_PROVIDED INFORMATION:_
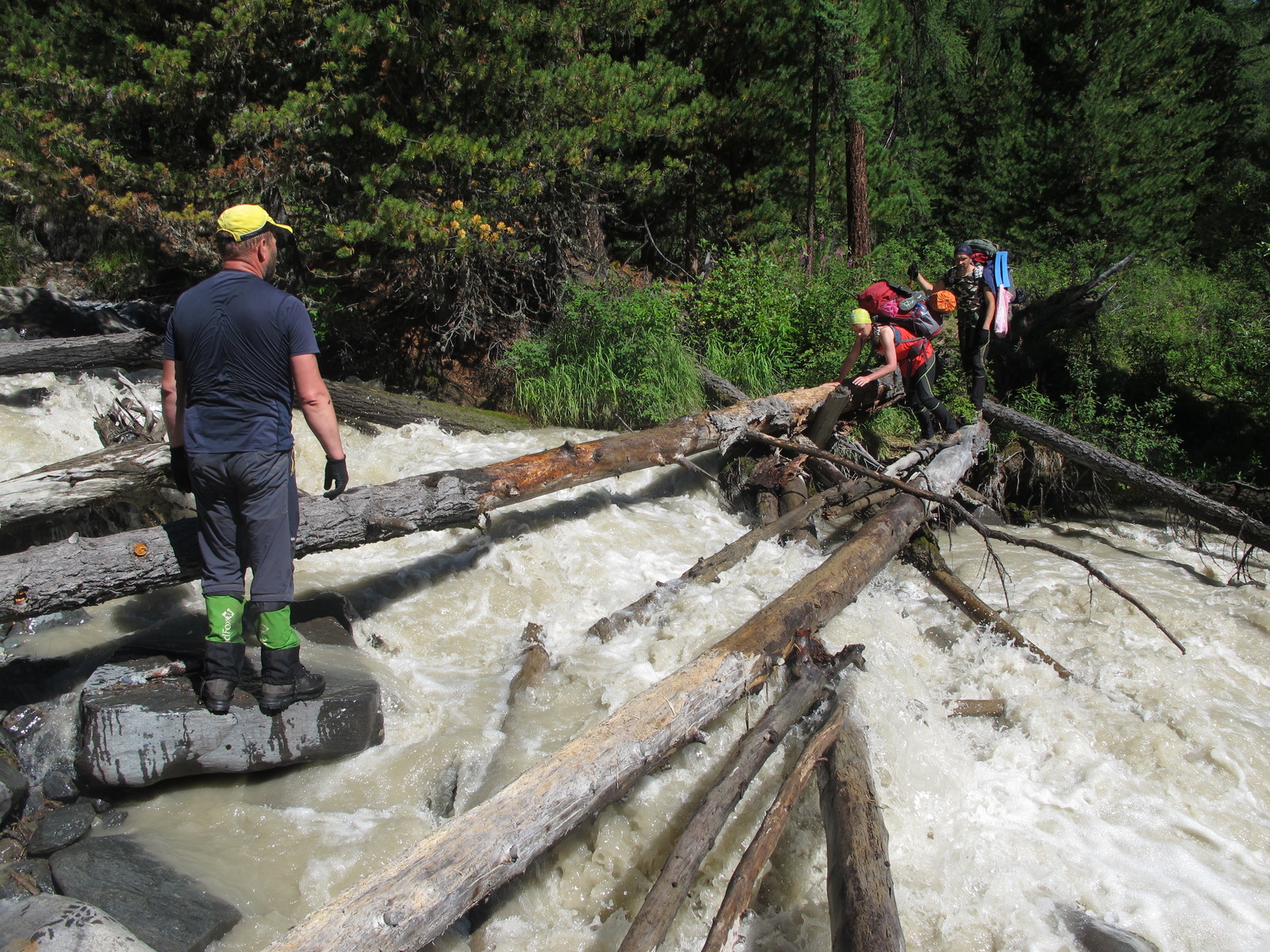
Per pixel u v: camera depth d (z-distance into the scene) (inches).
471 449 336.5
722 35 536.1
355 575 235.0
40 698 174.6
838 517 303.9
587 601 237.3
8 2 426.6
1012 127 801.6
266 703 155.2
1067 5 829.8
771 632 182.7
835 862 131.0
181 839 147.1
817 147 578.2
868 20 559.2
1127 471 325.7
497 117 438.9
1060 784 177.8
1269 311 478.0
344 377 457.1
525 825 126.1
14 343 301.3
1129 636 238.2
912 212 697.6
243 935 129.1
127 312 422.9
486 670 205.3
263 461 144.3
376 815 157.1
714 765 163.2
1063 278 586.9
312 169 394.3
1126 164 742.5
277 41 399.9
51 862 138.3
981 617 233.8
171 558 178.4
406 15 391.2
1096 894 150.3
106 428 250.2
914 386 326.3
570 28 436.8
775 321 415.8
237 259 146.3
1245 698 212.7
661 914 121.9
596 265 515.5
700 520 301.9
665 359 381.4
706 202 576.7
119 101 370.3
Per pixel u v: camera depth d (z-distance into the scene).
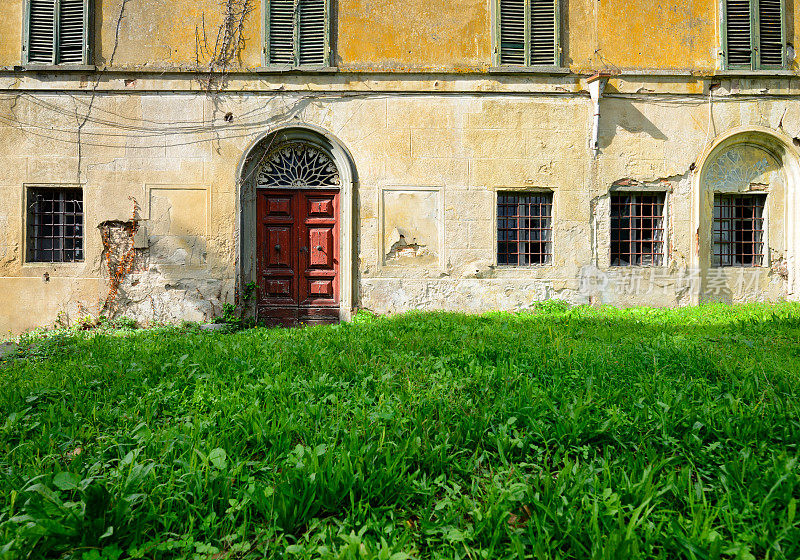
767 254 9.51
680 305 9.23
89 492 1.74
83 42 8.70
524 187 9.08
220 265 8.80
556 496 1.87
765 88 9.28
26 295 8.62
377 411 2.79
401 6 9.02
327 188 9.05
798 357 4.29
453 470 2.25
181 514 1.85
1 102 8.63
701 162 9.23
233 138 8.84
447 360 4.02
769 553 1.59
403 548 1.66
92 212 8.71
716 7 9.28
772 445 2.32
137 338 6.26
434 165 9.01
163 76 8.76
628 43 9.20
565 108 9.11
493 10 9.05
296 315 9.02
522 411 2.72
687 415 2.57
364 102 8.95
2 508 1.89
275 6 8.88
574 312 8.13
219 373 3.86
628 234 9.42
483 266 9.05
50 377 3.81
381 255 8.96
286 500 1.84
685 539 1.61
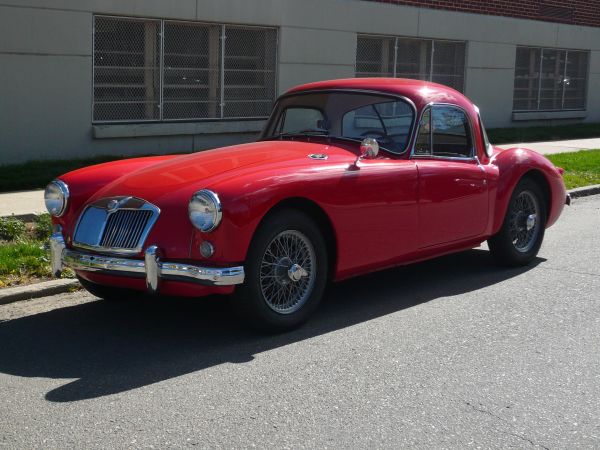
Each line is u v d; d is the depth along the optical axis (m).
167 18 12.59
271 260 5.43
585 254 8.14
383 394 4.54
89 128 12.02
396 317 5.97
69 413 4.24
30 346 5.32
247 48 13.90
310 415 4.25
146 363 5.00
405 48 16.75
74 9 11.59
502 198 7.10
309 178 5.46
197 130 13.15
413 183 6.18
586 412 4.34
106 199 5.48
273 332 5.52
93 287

_WHAT IS NEEDED:_ Please return exactly the lines above, from where the listing starts to the line holding "453 470 2.25", inclusive, with the pictures omitted.

_YOUR RESPONSE:_
Per pixel u v: camera depth d (z-distance into the scene) (inches).
471 449 336.5
722 35 536.1
355 575 235.0
40 698 174.6
838 517 303.9
587 601 237.3
8 2 426.6
1012 127 801.6
266 703 155.2
1067 5 829.8
771 632 182.7
835 862 131.0
181 839 147.1
817 147 578.2
868 20 559.2
1127 471 325.7
497 117 438.9
1060 784 177.8
1269 311 478.0
344 377 457.1
525 825 126.1
14 343 301.3
1129 636 238.2
912 212 697.6
243 935 129.1
127 312 422.9
486 670 205.3
263 461 144.3
376 815 157.1
714 765 163.2
1063 278 586.9
312 169 394.3
1126 164 742.5
277 41 399.9
51 862 138.3
981 617 233.8
171 558 178.4
406 15 391.2
1096 894 150.3
106 428 250.2
914 386 326.3
570 28 436.8
775 321 415.8
237 259 146.3
1245 698 212.7
661 914 121.9
596 265 515.5
700 520 301.9
665 359 381.4
706 202 576.7
119 101 370.3
Per pixel u v: camera depth d (z-distance into the scene).
767 254 9.51
680 305 9.23
89 492 1.74
83 42 8.70
524 187 9.08
220 265 8.80
556 496 1.87
765 88 9.28
26 295 8.62
377 411 2.79
401 6 9.02
327 188 9.05
798 357 4.29
453 470 2.25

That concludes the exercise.